Google rankings used to be the game. Now there’s a second game running in parallel — and most brands aren’t playing it.
When someone asks Claude “what’s the best project management tool for marketing agencies” or “who are the top SEO consultants in the US,” Claude gives an answer. It doesn’t show ten blue links. It names names. And if your brand isn’t one of them, you don’t exist in that answer.
This is the new visibility problem. It doesn’t replace SEO. But it runs alongside it, and the factors that determine who gets mentioned in AI responses are different from the factors that determine who ranks on page one.
Here’s what actually influences AI brand mentions — and what you can do about it.
Why AI Mentions Are Different from Search Rankings
Search engines surface pages. AI assistants synthesize information into answers. That distinction matters for how you think about getting found.
Google ranks your page based on signals like backlinks, on-page optimization, and user engagement. Claude, ChatGPT, Perplexity, and other LLMs don’t “rank” pages — they were trained on large corpora of text and learned to associate certain brands, products, and concepts with certain categories based on how frequently and authoritatively those associations appeared in the training data.
When Claude recommends a tool, it’s not doing a live search. It’s drawing on patterns from its training. That means the game is partly about what exists in the world of text — articles, reviews, comparisons, forum discussions, press coverage — that created strong, clear associations between your brand and the category you want to be known for.
The second factor is retrieval: many AI tools now have web access or use retrieval-augmented generation (RAG) to pull in live content when answering. For those systems, current on-page content matters more than training data alone.
Effective LLM visibility strategy has to address both.
The 6 Factors That Drive AI Brand Mentions
1. Clear, Consistent Category Ownership
LLMs learn category associations. If your brand is consistently described — across your own site, third-party reviews, press coverage, and comparison content — as the leading tool for a specific use case, that association gets reinforced in training data.

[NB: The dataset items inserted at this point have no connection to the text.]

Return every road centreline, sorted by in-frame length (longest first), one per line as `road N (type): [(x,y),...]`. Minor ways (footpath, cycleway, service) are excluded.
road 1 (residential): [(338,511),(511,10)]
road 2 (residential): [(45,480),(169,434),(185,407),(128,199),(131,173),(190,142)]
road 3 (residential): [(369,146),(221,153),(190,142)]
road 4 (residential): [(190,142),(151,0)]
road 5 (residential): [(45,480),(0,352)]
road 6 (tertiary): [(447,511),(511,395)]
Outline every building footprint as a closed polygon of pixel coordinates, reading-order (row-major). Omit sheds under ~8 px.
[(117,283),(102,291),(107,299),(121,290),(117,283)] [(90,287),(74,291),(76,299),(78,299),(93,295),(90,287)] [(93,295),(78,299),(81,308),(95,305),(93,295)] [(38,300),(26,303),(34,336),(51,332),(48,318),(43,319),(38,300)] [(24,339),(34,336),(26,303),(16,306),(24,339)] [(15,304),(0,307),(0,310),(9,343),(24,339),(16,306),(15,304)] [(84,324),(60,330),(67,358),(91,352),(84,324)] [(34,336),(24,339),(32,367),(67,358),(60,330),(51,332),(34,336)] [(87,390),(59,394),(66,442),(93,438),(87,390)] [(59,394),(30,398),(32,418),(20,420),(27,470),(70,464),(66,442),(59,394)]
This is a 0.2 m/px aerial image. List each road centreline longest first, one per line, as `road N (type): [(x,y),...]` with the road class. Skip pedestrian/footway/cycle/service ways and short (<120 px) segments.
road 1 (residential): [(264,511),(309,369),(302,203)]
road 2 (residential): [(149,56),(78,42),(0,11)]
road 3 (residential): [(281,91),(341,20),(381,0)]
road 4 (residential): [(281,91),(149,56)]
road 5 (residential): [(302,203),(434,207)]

Vague positioning works against you here. “The all-in-one marketing platform” tells an AI nothing specific. “The project management tool built for marketing agencies managing more than 10 clients” gives it a clear slot to put you in.
What to do: Audit your homepage, about page, and product descriptions. Make sure your primary category and use case are stated explicitly and consistently — not just once, but in multiple places and formulations. The more times the same association appears, the stronger the pattern.
2. Third-Party Mentions on High-Authority Sources
LLMs were trained disproportionately on high-authority sources: major publications, established industry blogs, Wikipedia, G2, Capterra, Product Hunt, Hacker News, Reddit. A mention in a TechCrunch article carries more weight than a mention on a domain-5 review site.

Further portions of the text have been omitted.